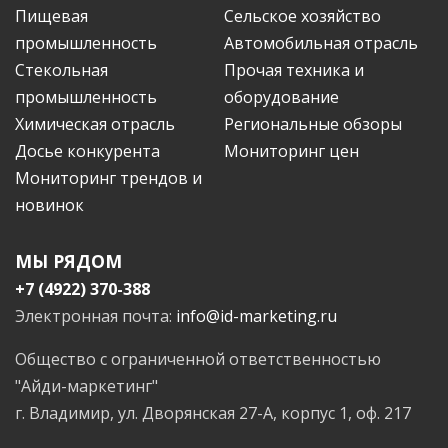
Пищевая
Сельское хозяйство
промышленность
Автомобильная отрасль
Стекольная
Прочая техника и
промышленность
оборудование
Химическая отрасль
Региональные обзоры
Досье конкурента
Мониторинг цен
Мониторинг трендов и
новинок
МЫ РЯДОМ
+7 (4922) 370-388
Электронная почта:
info@id-marketing.ru
Общество с ограниченной ответственностью
"Айди-маркетинг"
г. Владимир, ул. Дворянская 27-А, корпус 1, оф. 217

##############################

Start at the line holding "Досье конкурента" and retype each line through the end of the material above, both included.

_EXPECTED ANSWER_.
Досье конкурента
Мониторинг цен
Мониторинг трендов и
новинок
МЫ РЯДОМ
+7 (4922) 370-388
Электронная почта:
info@id-marketing.ru
Общество с ограниченной ответственностью
"Айди-маркетинг"
г. Владимир, ул. Дворянская 27-А, корпус 1, оф. 217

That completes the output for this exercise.